How much carbon does a tree store?

The calculations for determining the amount of carbon stored within a tree are fraught with assumptions, estimates, margins of uncertainty, generalisations …. But hey, this is a tree blog so let’s have a go!

All plants absorb carbon dioxide but trees do it best.

Mountain Ash in Glen Nayook - columns of carbon

Trees take in carbon dioxide and release oxygen while cleaning the air we breathe and they do this, day in, day out. The process in which they do this is called photosynthesis –

           carbon dioxide + water (and sunlight) = glucose (carbohydrate) + oxygen + water(vapour).

Trees store carbon in their leaves, branches, trunks, bark and roots.

If the wood in a tree is used for making timber products – furniture, house frames, railway sleepers, etc – the carbon remains in the wood for the life of the product.

If a tree or wood product is burnt or allowed to rot and decay, the carbon is returned to the atmosphere.

Fast growing and long-lived tree species store the most carbon but usually these two factors are mutually exclusive. In Australia, the best species for carbon sequestration are the eucalypts and the acacias.

Blackwood in Mt Worth State Park

Australian forests sequester about 57 million tonnes of carbon dioxide each year, which sounds a lot but this accounts for barely 10% of the greenhouse gasses released into the atmosphere – we need to plant many, many more trees and even then it would only be part of the solution to global warming.

So here goes – let’s try and work out how much carbon is stored in the Bill Kraft Giant, a Mountain Grey Gum in Albert Rd Drouin. We can then do a simple conversion to determine the quantity of carbon dioxide that has been extracted from the atmosphere by this single tree.

Bill Kraft Mountain Grey Gum Albert Rd Drouin

(The method used here has been taken from the website forest learning which aims to serve school teachers and educators, children, and the public with information on Australian forests and forest-based products, and provision and access to forestry teaching resources.)

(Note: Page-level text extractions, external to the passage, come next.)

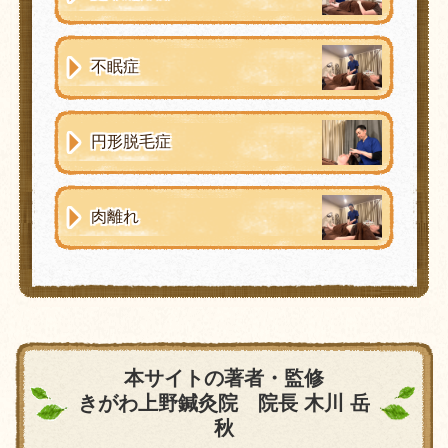
不眠症
円形脱毛症
肉離れ
本サイトの著者・監修
きがわ上野鍼灸院 院長 木川 岳
秋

Circumference c from BBS tree register (note 1 below)   c = 7m

Radius r                                                                              r = c ÷ 2π = 1.11m

Height h from BBS tree register                                        h = 35m

Volume v from forest learning website (note 2 below)     v = πr²h x 0.7854 = 106.4m³

Estimated green density ρ                                                  ρ ~ 1000kg/m³

Mass of green tree above ground Mgreen                         Mgreen = vρ = 106400kg
                                                                                                                 = 106t

Plus estimated 20% for root system                                   Mgreen = 106 +
                                                                                             (0.2 x 106) = 127t

Dry mass of tree (approx. 65% of green mass)                  Mdry = 0.65 x 127 = 82.6t

Estimated mass of C (50% 0f dry mass)                            Cmass = 0.5 x 82.6
                                                                                                        = 41.3t

Estimate mass of carbon dioxide CO₂ (note 3 below)        CO₂mass = 41.3 x 3.67
                                                                                                            = 151.6t

Notes

1 The Baw Baw Shire tree register is now available on-line.

2 The coefficient 0.7854 in the volume formula is provided to allow for trees not being exactly cylindrical, spaces between branches, etc.

3 The coefficient 3.67 in the carbon dioxide calculation is to account for the ratio of the molecular weights of carbon dioxide to carbon.

Conservatively then, The Bill Kraft Giant in Albert Rd Drouin has sequestered about 41 tonnes of carbon in its lifetime.

So valuable!

These 41 tonnes of carbon represent 151 tonne of the greenhouse gas, carbon dioxide, that has been removed from the atmosphere.